マナーうんちく話765《七夕伝説、「天の川」と「愛の橋渡し」》

平松幹夫

平松幹夫

テーマ:歳時記のマナー

夏の風物詩「七夕」が話題になる頃ですが、7月7日は5節句の一つ「七夕」。
多種多様な年中行事の中でも、知らない人はいないほど有名ですが、これは日本古来の信仰と中国から伝来した伝説や風習が複雑に絡み合っています。

昔は女性のたしなみとして裁縫が出来ることが必要でしたが、裁縫や芸事や詩歌の上達を願う行事と、織姫と彦星が年に一度天の川を渡って出会う物語は特に有名ですね。

今では、願い事を書いた色とりどりの短冊を笹に飾りますが、これは江戸時代から始まったと言われる日本ならではの行事です。

なぜ笹の葉に飾るのか?といえば、笹の葉はまっすぐに伸び、成長力が非常に旺盛だから、不思議な力があると信じられていたからです。

では、織姫と彦星はなぜ一年に一度しか会えないのでしょうか?
もともと、織姫と彦星は大変働き者でした。
だから、織姫のお父さんである天帝、つまり宇宙を支配する神様の計らいで二人は結婚しました。

そして、二人はラブラブの新婚生活を送るわけですが、ここまでは目出度し目出度しです。

しかし、二人は甘い生活に浸るばかりで、働くことを忘れてしまい、それに怒った天帝は、ついに二人を引き離してしまいました。

引き離したものの、これっきり二人は全然会えないとなれば、余りにもかわいそうだから、年に一度だけ天の川を挟んで逢瀬を楽しむことを許しました。

ちなみに、逢瀬とは今では耳にしたり口にしたりすることは無くなりましたが、愛し合う二人が人目を偲んで会うことで、それが7月7日ということです。

ここで心配な事が一つあります。
天の川を挟んで合うわけですから、7月7日に大雨が降ればどうなるのでしょうか?

7月7日に降る雨は「催涙雨(サイルイウ)」と言われ、色々な説があります。
○雨が降って二人が会えなくなるので、悲しみの涙を流すから。

○一年に一度逢瀬を楽しめるので、うれし涙を流すから。

○一年に一度逢瀬を楽しんだ後、別れがつらくなって悲しみの涙を流すから。

昔の人は感性が豊かですから、色々な事を想像したのでしょうね。
何しろ一年に一度しか会えないので、全ての説に信ぴょう性があり、頷けます。

さらに、こんな説も有ります。
雨が降って川が渡れなくなれば、どこからともなく「カササギ」がやって来て、川の上でそれぞれ羽を広げて橋を作り、二人はその橋を渡って逢瀬を楽しむことが出来るということです。
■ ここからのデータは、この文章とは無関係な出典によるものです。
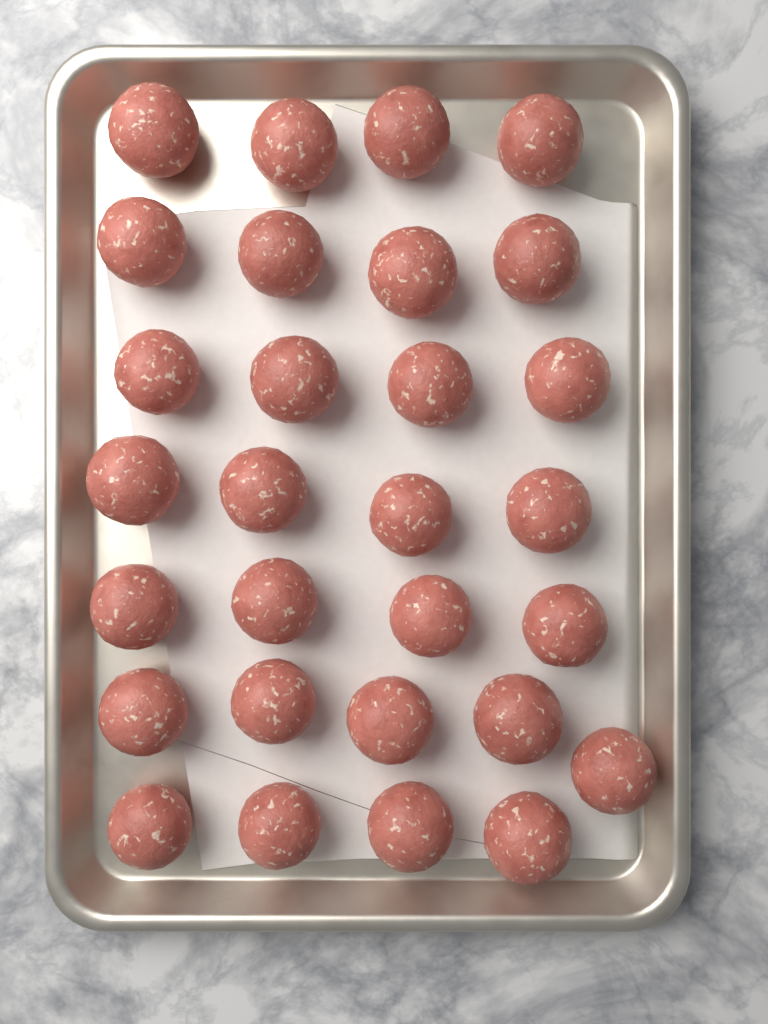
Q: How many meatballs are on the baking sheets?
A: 29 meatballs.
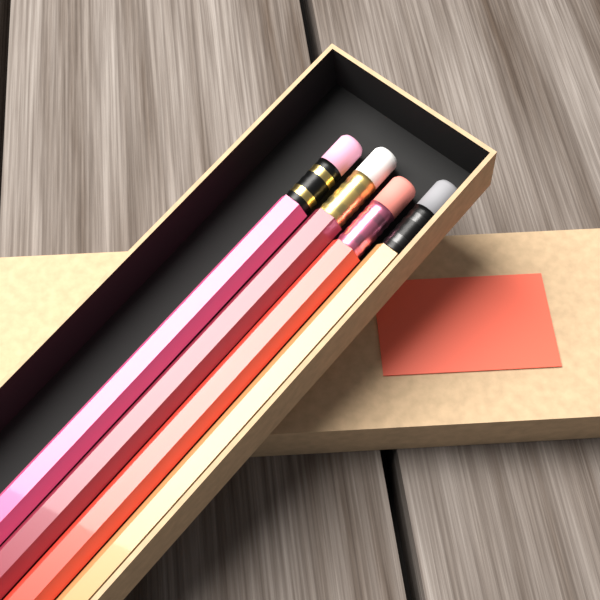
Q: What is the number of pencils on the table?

つまり、カササギは男女の契りの橋渡しの役目を背負っているわけですね。
私も、長年ホテルでブライダルの仕事に携わっていましたので、その経験や知識と活かし、婚活直前セミナーや手作りのお見合いのプロデュースをしておりますが、これが功を奏した時は本当にうれしい限りです。
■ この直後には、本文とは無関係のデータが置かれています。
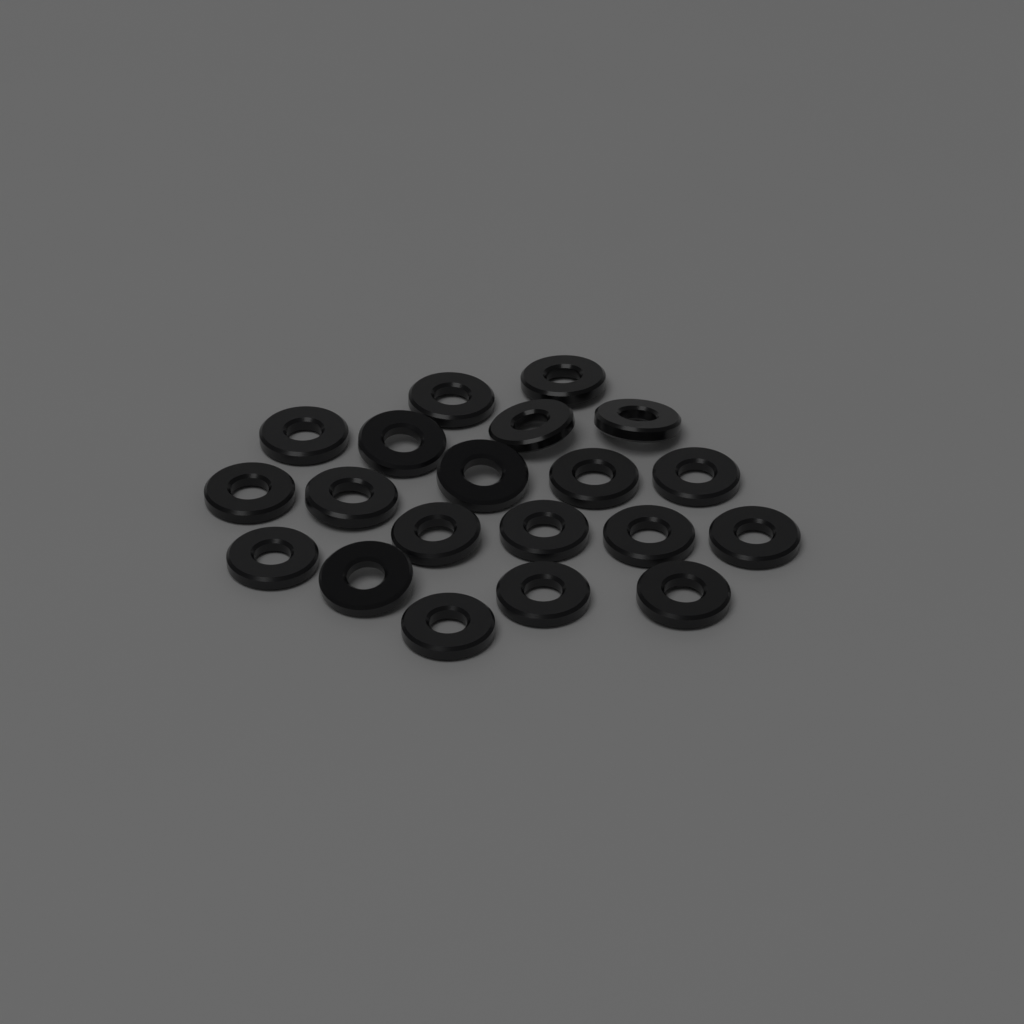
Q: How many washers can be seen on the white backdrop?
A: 20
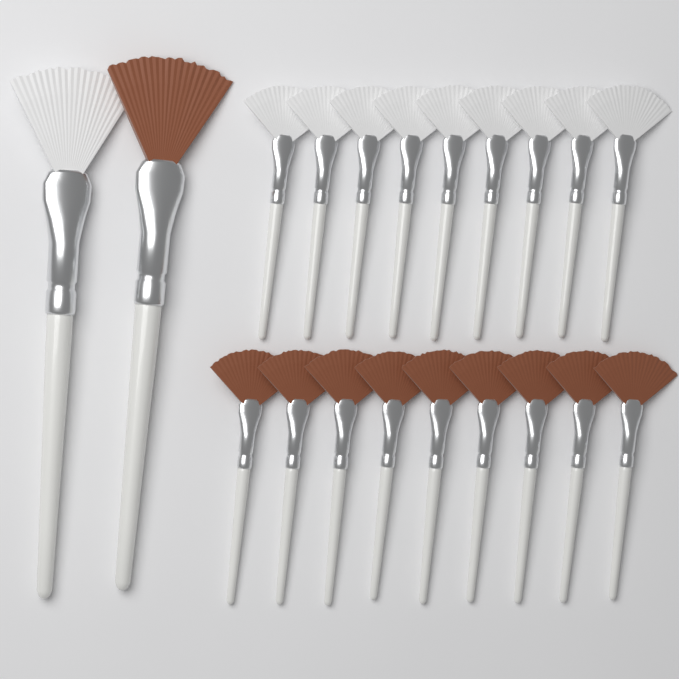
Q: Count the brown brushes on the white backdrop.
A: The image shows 10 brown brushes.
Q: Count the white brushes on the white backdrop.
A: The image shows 10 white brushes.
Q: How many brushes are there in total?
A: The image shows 20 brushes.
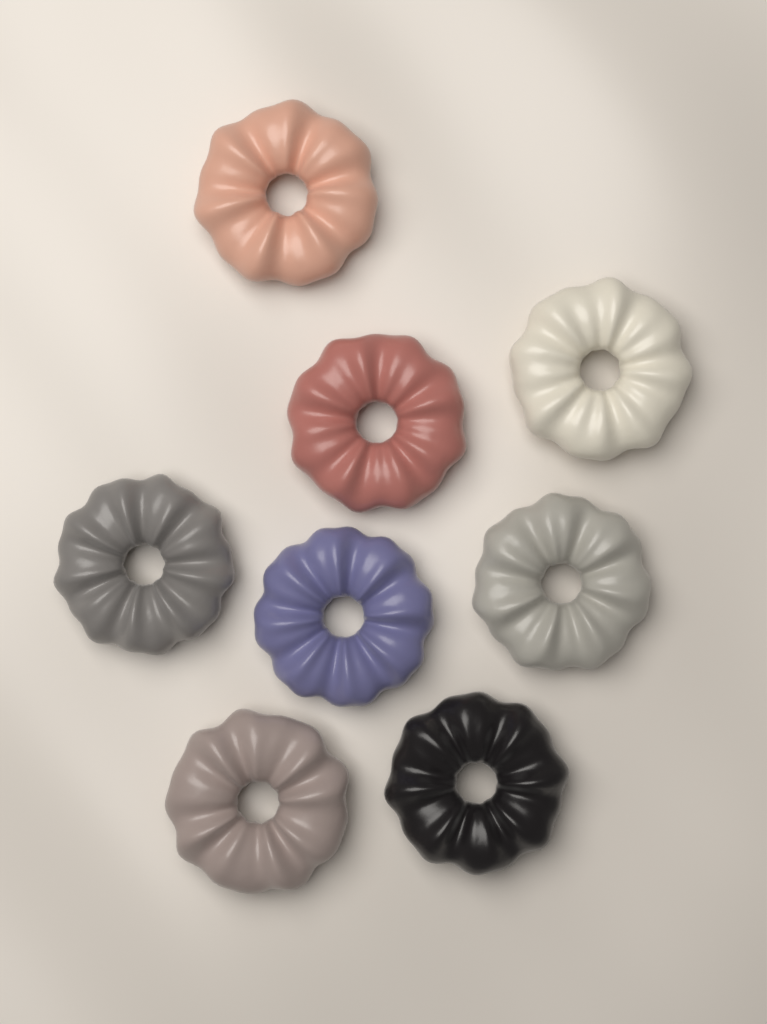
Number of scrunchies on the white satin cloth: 8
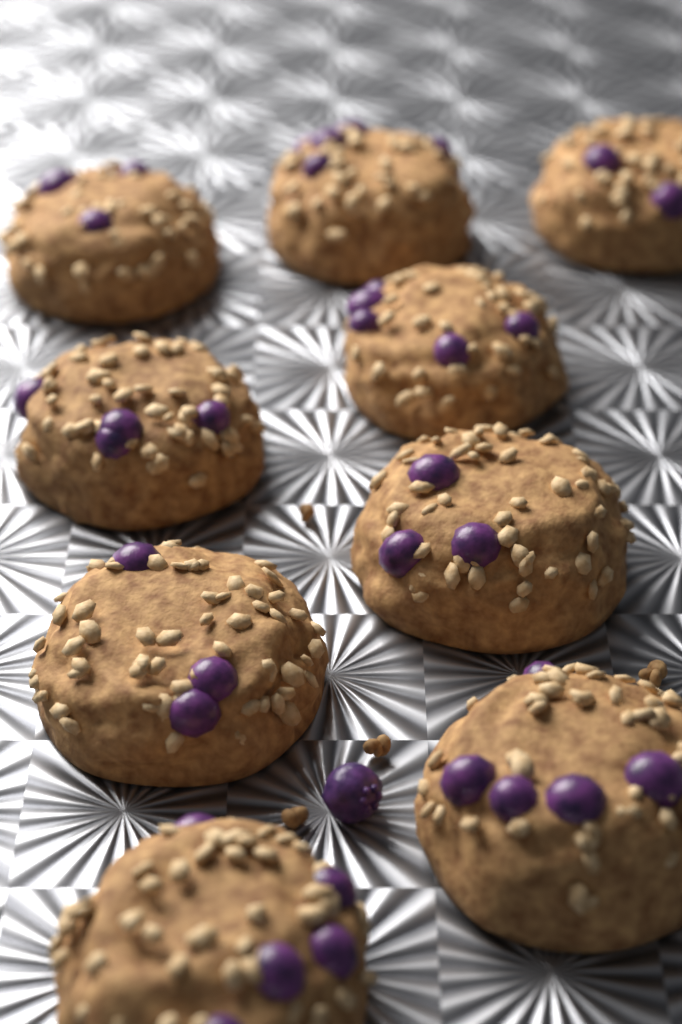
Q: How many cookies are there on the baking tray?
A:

一年にたった一度でもいいから、心底会いたいと思う人がいればいいですね。
でも、七夕の短冊に書く願い事は重複しますが、「恋人ができますように」「宝くじが当たりますように」等ではなく、「芸事・書道・習い事等が上達しますように」の内容になります。

7月6日の夕方に、短冊に願い事を書き、笹の葉につるし、軒下に飾り、7日の夜に取りこんで、川や海に流すことを「七夕流し」「七夕送り」と言います。
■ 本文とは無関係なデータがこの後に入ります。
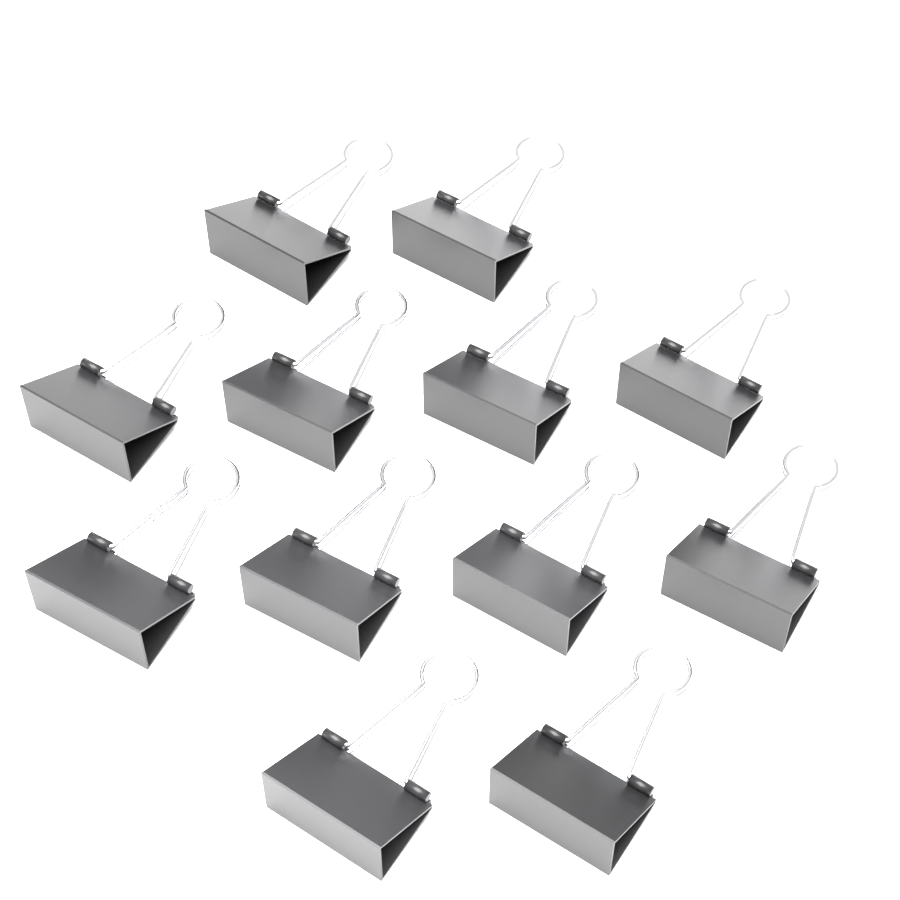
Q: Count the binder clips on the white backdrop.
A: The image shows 12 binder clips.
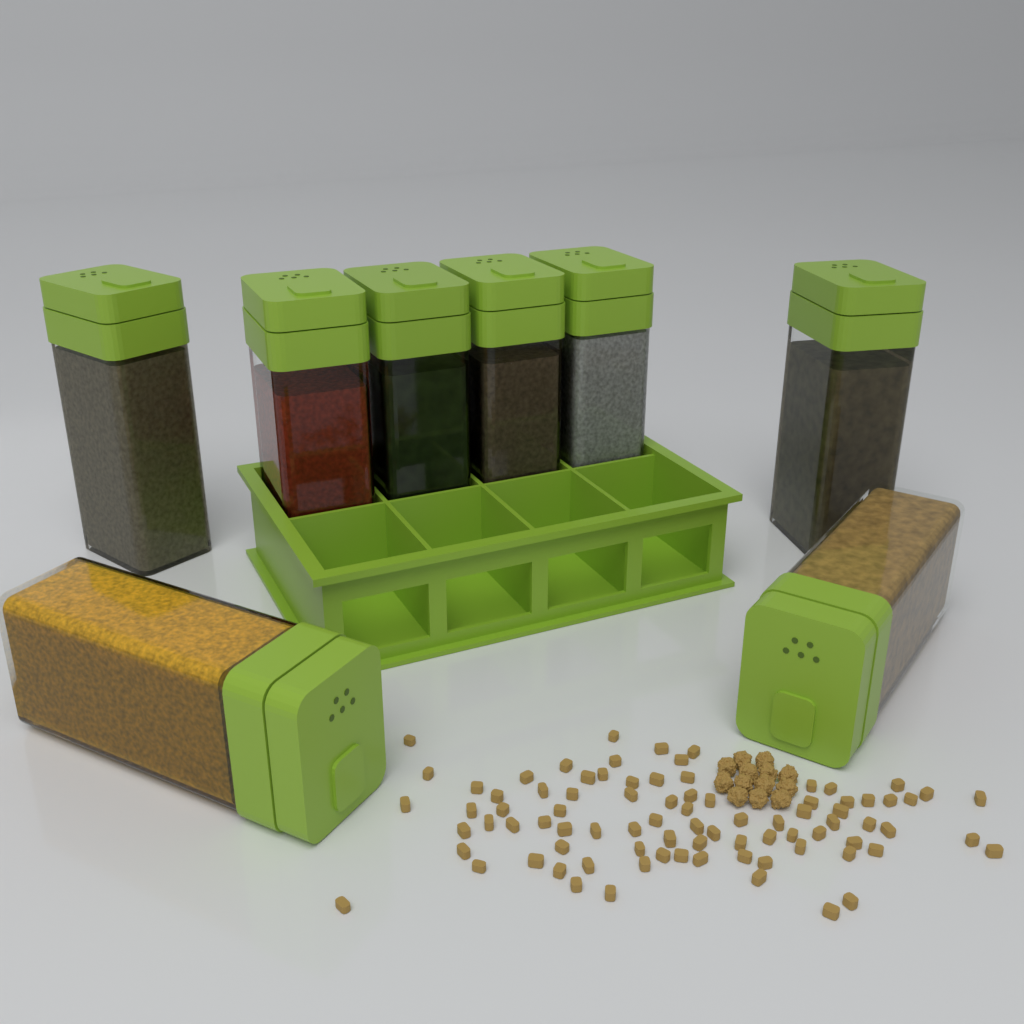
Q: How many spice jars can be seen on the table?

川や海に流せば、天の川に通じ、願い事が叶うとされていたわけですね。
しかし、現在では環境保護の立場上それはできません。寂しいですね。

空から降ってくるような星を満天の星と言います。
また、夜空を横切るように存在する雲状の帯が「天の川」と言われ、ギリシャ神話では、乳とみなしています。
七夕の日は、恋や仕事や環境保全を再認識する日かもしれませんね。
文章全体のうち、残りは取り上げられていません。